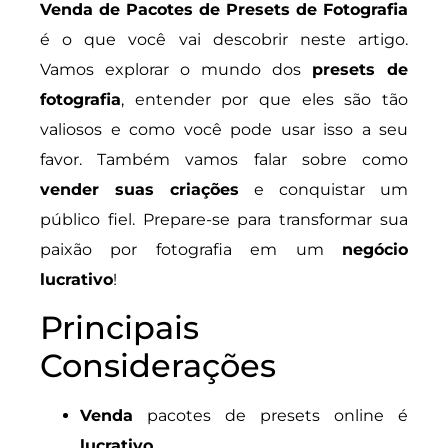
Venda de Pacotes de Presets de Fotografia
é o que você vai descobrir neste artigo.
Vamos explorar o mundo dos
presets de
fotografia
, entender por que eles são tão
valiosos e como você pode usar isso a seu
favor. Também vamos falar sobre como
vender suas criações
e conquistar um
público fiel. Prepare-se para transformar sua
paixão por fotografia em um
negócio
lucrativo
!
Principais
Considerações
Venda
pacotes de presets online é
lucrativo
.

.....

Once the pictures are set aside, write out the entries verbatim.

Venda de Pacotes de Presets de Fotografia
é o que você vai descobrir neste artigo.
Vamos explorar o mundo dos
presets de
fotografia
, entender por que eles são tão
valiosos e como você pode usar isso a seu
favor. Também vamos falar sobre como
vender suas criações
e conquistar um
público fiel. Prepare-se para transformar sua
paixão por fotografia em um
negócio
lucrativo
!
Principais
Considerações
Venda
pacotes de presets online é
lucrativo
.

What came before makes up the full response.